“Mama!”
Sosok mungil yang manis itu
tahu-tahu sudah berdiri di kamarku.
Aku sedikit terkejut tapi cepat kututupi dengan senyum cerah.
“Hai, Kea, sudah siap?”
“Semua sudah siap, Ma, kecuali
Mama. Lagi apa sih, Ma?” ucapannya
meluncur sambil membanting badan mungilnya ke atas kasur.
“Mama lagi merapikan dulu
alat-alat makeup bekas pakai tadi. Lima
menit aja,” pintaku dengan nada semanis mungkin melihat bibirnya yang sudah
membentuk kerucut.
“Oke deh, Kea tunggu di mobil ya. Papa sama Dik Arkan udah daritadi nunggu di
mobil,” cetusnya sambil bangkit dari tempat tidur.
Aku hanya mengangguk sambil
mengelap meja rias yang kotor karena bubuk bedak tabur yang
berhamburan.
“Kea bawain tas Mama deh,”
katanya lagi sambil menyambar tote bag merah maroon yang menggeletak di atas
tempat tidur.
Aku terkesiap. Dadaku berdebar. Tadinya aku akan mencegah Kea, tapi di sisi
lain ada yang menahanku. Aku takut Kea
malah curiga. Anak itu sudah terbiasa membawakan tas tanganku jika sedang bepergian, kalau tiba-tiba dilarang bakal aneh untuknya dan aku belum menyiapkan jawaban jika nanti dia menatapku dengan pandangan kenapa-Kea-nggak-boleh-bawain-tas-mama.
“Oh, iya… iya… makasih ya,
Sayang,” ucapku lemah sambil mengawasi Kea.
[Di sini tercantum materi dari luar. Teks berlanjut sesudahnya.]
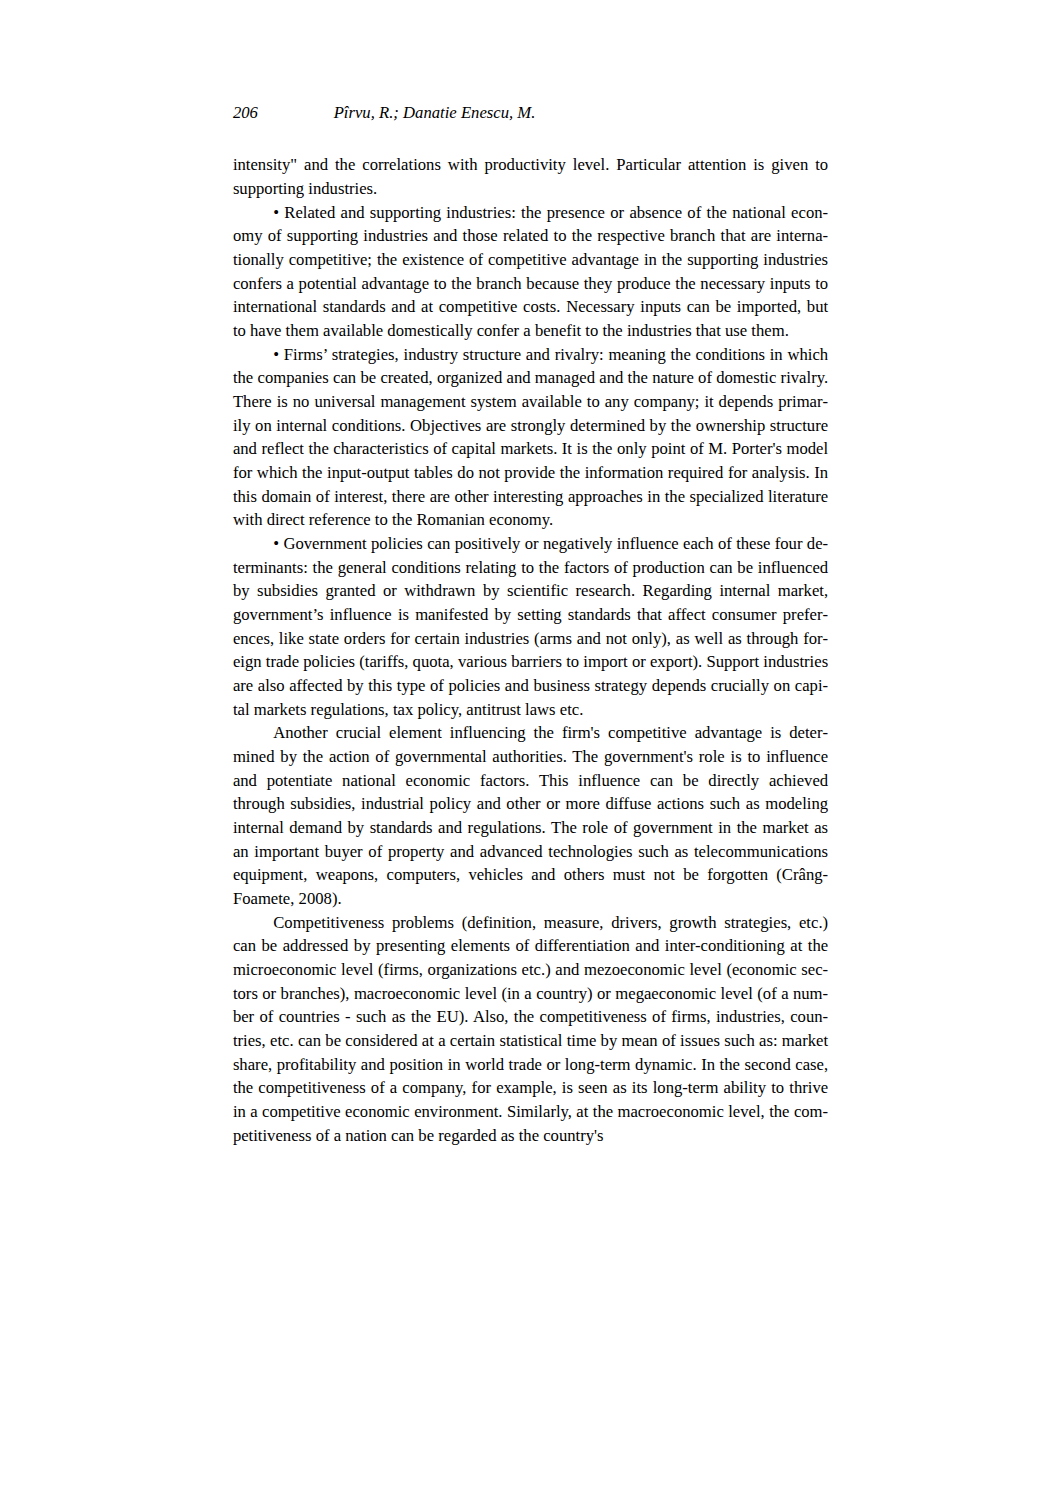206
Pîrvu, R.; Danatie Enescu, M.
intensity" and the correlations with productivity level. Particular attention is given to supporting industries.
• Related and supporting industries: the presence or absence of the national economy of supporting industries and those related to the respective branch that are internationally competitive; the existence of competitive advantage in the supporting industries confers a potential advantage to the branch because they produce the necessary inputs to international standards and at competitive costs. Necessary inputs can be imported, but to have them available domestically confer a benefit to the industries that use them.
• Firms’ strategies, industry structure and rivalry: meaning the conditions in which the companies can be created, organized and managed and the nature of domestic rivalry. There is no universal management system available to any company; it depends primarily on internal conditions. Objectives are strongly determined by the ownership structure and reflect the characteristics of capital markets. It is the only point of M. Porter's model for which the input-output tables do not provide the information required for analysis. In this domain of interest, there are other interesting approaches in the specialized literature with direct reference to the Romanian economy.
• Government policies can positively or negatively influence each of these four determinants: the general conditions relating to the factors of production can be influenced by subsidies granted or withdrawn by scientific research. Regarding internal market, government’s influence is manifested by setting standards that affect consumer preferences, like state orders for certain industries (arms and not only), as well as through foreign trade policies (tariffs, quota, various barriers to import or export). Support industries are also affected by this type of policies and business strategy depends crucially on capital markets regulations, tax policy, antitrust laws etc.
Another crucial element influencing the firm's competitive advantage is determined by the action of governmental authorities. The government's role is to influence and potentiate national economic factors. This influence can be directly achieved through subsidies, industrial policy and other or more diffuse actions such as modeling internal demand by standards and regulations. The role of government in the market as an important buyer of property and advanced technologies such as telecommunications equipment, weapons, computers, vehicles and others must not be forgotten (Crâng-Foamete, 2008).
Competitiveness problems (definition, measure, drivers, growth strategies, etc.) can be addressed by presenting elements of differentiation and inter-conditioning at the microeconomic level (firms, organizations etc.) and mezoeconomic level (economic sectors or branches), macroeconomic level (in a country) or megaeconomic level (of a number of countries - such as the EU). Also, the competitiveness of firms, industries, countries, etc. can be considered at a certain statistical time by mean of issues such as: market share, profitability and position in world trade or long-term dynamic. In the second case, the competitiveness of a company, for example, is seen as its long-term ability to thrive in a competitive economic environment. Similarly, at the macroeconomic level, the competitiveness of a nation can be regarded as the country's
Gadis kecilku tak memberikan
respons. Dia tampak biasa saja. Bahkan keluar kamar sambil melompat-lompat dengan tas yang
disandangnya di bahu. Diam-diam aku
melepas napas lega. Tapi ini belum
berakhir.
Sesuai janjiku, lima menit
kemudian aku sudah membuka pintu mobil.
Mataku terbelalak dan nyaris menjerit saat melihat tas besarku ada di bawah dasboard berdesakan dengan goody bag yang berisi makanan ringan.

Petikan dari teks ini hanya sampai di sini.